# [Задание a]
Отфильтруйте строки ниже: выпишите каждую, где встречается слово «shows», с учетом регистра.

# [Исходный отрывок]

****************************************

Прибавление. Время не есть как бы ящик, в котором все помещено, как
в потоке, увлекающем с собой в своем течении и поглощающем все попадающее в
него. Время есть лишь абстракция поглощения. Так как вещи конечны, то они находятся
во времени, но вещи исчезают не потому, что они находятся во времени, а потому,
что сами они представляют собой временное, их объективным определением является
то, что они таковы. Процесс самих действительных вещей составляет, следовательно,
время, и если время называют самым могущественным, то оно также и самое бессильное.
«Теперь» обладает чрезвычайным значением, — оно есть не что иное, как единичное
«теперь»24. Но это исключающее в своей растяжимости все другое [«теперь»]
разлагается, растекается, распыляется в тот момент, когда я его высказываю.

****************************************

# [Материал для упражнения]
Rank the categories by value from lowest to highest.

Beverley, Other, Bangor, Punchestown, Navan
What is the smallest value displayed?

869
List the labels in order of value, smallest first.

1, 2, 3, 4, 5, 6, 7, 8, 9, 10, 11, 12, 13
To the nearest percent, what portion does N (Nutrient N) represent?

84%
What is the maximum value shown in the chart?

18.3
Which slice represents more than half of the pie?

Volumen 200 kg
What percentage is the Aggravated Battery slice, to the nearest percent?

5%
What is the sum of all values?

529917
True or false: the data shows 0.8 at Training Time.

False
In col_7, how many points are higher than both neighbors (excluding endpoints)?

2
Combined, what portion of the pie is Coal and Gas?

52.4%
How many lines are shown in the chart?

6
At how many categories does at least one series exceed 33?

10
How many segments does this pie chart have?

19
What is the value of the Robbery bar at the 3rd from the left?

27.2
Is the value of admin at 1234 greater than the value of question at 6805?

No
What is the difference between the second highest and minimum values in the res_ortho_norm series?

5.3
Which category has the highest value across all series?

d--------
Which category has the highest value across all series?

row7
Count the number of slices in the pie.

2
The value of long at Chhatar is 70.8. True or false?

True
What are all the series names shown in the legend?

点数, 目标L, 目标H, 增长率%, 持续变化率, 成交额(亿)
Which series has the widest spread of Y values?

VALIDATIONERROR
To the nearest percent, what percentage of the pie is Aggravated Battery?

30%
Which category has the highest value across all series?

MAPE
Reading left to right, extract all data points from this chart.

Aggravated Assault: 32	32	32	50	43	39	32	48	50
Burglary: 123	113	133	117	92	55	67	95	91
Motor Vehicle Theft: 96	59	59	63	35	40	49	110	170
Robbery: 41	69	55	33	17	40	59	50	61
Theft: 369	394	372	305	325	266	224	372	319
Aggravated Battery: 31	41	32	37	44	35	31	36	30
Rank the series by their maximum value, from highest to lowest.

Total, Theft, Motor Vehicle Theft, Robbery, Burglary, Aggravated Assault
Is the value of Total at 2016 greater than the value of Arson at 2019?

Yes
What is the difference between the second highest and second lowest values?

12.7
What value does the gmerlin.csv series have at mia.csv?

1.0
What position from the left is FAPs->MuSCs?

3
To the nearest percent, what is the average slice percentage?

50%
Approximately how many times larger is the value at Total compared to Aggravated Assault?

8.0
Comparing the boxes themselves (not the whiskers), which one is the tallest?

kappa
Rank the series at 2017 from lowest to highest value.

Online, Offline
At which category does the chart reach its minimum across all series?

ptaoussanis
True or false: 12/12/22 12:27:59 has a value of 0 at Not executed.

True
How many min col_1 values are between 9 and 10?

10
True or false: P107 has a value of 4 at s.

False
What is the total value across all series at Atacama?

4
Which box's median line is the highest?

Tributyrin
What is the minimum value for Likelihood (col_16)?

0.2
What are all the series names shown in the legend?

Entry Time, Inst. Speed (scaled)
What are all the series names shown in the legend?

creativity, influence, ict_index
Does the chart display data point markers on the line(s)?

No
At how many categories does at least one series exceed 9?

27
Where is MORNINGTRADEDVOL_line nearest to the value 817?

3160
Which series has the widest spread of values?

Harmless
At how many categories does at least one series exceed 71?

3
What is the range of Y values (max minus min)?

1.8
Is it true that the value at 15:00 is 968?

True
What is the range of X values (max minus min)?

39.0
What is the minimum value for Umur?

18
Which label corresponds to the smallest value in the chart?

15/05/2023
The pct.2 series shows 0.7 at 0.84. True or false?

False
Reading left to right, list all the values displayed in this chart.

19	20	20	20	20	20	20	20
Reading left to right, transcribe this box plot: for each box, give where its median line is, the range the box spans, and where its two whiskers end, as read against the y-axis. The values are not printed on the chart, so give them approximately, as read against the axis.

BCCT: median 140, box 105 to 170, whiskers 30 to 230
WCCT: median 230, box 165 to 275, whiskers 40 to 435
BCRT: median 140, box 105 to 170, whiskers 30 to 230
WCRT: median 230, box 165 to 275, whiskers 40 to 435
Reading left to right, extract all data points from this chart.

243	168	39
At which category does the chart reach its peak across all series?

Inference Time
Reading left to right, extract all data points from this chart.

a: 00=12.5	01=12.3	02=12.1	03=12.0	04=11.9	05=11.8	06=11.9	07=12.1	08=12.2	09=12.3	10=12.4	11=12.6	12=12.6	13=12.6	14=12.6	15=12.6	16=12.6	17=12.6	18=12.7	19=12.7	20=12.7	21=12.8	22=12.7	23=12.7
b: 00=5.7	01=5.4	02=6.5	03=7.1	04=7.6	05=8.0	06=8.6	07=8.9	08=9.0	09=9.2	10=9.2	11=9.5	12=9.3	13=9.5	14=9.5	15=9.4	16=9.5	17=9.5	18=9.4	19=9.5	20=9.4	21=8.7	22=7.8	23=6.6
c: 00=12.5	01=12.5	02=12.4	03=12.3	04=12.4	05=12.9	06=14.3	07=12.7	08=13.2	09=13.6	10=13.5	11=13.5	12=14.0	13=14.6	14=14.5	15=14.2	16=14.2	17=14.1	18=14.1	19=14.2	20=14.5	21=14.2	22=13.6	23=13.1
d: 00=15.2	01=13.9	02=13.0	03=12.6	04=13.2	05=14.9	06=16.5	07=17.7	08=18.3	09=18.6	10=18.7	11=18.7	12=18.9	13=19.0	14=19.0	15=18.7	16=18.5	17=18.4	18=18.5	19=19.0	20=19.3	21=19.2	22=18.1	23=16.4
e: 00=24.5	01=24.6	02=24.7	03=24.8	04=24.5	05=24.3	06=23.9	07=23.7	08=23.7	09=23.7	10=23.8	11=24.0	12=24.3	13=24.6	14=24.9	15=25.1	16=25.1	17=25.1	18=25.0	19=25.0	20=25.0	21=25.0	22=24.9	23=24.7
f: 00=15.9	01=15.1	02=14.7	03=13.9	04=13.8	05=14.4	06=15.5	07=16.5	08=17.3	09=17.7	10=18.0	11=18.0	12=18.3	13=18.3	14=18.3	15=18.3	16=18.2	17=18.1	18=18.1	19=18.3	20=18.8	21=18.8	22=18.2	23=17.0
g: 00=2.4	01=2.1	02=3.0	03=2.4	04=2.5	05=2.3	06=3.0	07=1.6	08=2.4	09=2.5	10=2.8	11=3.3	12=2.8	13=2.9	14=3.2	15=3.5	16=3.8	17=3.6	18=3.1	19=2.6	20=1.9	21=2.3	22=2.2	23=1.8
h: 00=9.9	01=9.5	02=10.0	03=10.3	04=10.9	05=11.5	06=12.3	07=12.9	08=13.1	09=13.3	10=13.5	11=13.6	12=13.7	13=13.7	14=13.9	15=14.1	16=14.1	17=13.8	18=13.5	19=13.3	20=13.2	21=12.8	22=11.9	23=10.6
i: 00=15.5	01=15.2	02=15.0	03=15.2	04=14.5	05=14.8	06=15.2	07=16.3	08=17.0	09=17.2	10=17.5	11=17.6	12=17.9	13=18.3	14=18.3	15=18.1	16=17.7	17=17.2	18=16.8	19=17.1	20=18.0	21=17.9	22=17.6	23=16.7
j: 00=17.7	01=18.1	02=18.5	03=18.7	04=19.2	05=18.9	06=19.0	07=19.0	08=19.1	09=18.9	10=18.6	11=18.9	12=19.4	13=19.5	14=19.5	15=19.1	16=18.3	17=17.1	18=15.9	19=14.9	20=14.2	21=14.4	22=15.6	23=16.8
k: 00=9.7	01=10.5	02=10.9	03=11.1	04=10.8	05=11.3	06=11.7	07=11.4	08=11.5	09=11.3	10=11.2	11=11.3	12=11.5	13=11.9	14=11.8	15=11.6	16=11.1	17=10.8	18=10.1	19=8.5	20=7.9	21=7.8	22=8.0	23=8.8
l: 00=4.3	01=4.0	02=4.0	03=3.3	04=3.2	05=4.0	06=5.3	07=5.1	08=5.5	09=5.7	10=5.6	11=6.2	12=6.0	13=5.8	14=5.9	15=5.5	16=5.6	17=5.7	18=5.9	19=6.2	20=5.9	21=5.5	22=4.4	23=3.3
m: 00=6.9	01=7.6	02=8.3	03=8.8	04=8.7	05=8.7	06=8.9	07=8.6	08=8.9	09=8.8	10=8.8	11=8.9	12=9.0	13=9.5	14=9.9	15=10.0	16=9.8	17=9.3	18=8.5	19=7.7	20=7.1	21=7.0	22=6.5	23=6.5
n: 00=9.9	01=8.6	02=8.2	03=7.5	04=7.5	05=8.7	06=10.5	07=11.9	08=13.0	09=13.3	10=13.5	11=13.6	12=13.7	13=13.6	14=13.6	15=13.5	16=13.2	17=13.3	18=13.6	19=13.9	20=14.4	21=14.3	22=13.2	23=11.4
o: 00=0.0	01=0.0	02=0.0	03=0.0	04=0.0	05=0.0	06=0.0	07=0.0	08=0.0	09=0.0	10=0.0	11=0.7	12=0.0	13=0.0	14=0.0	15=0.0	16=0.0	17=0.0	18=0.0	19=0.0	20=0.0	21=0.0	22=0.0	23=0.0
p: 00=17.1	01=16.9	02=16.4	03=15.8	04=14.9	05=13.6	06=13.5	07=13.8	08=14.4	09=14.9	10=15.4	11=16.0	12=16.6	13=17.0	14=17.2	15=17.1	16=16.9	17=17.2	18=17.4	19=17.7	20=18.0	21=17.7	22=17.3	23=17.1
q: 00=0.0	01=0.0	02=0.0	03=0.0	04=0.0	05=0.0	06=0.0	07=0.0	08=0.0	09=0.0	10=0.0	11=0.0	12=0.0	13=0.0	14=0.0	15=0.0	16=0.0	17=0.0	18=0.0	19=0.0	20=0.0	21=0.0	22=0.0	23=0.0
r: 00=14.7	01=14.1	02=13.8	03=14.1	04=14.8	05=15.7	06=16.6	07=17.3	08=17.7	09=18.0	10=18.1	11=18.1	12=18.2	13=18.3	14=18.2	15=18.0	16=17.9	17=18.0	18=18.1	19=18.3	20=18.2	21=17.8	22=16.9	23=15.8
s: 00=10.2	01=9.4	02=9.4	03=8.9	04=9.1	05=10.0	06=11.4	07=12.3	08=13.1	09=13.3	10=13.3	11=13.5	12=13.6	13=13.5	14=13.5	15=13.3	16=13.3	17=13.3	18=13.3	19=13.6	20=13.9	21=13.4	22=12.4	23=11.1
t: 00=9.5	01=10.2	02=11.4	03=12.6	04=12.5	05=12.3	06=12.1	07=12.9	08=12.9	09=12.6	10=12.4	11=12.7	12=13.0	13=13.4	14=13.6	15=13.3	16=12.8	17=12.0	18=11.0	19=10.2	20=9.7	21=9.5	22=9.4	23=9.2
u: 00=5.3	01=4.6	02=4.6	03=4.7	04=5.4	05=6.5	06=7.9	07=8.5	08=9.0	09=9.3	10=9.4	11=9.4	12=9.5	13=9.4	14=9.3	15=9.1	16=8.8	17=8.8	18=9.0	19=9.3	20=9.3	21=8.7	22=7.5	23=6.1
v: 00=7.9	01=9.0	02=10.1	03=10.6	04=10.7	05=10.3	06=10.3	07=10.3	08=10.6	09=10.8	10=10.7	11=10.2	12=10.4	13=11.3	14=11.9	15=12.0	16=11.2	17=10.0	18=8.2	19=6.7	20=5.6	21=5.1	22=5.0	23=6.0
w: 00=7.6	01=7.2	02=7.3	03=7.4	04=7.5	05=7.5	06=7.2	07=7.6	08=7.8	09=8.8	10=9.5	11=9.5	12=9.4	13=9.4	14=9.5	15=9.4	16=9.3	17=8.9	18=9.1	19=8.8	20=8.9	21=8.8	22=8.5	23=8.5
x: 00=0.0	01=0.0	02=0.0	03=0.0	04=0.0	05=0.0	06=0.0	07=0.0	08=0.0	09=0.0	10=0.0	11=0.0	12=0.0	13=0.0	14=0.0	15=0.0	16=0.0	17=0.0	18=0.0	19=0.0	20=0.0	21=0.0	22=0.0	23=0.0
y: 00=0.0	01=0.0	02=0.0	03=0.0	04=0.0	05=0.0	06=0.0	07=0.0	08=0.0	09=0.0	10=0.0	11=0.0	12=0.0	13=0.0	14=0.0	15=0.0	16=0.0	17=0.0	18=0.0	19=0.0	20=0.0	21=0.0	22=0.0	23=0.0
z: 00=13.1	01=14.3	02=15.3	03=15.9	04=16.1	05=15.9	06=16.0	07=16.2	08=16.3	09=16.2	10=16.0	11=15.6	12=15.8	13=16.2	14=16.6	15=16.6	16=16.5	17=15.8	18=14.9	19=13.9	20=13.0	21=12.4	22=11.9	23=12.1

****************************************

# [Задание b]
Измените фрагмент отрывка о времени между «Прибавление. Время не» и «и самое бессильное.» включительно: приведите его целиком, поставив «сундук» вместо «ящик».

# [Ожидаемый ответ a]
True or false: the data shows 0.8 at Training Time.
The pct.2 series shows 0.7 at 0.84. True or false?

# [Ожидаемый ответ b]
Прибавление. Время не есть как бы сундук, в котором все помещено, как
в потоке, увлекающем с собой в своем течении и поглощающем все попадающее в
него. Время есть лишь абстракция поглощения. Так как вещи конечны, то они находятся
во времени, но вещи исчезают не потому, что они находятся во времени, а потому,
что сами они представляют собой временное, их объективным определением является
то, что они таковы. Процесс самих действительных вещей составляет, следовательно,
время, и если время называют самым могущественным, то оно также и самое бессильное.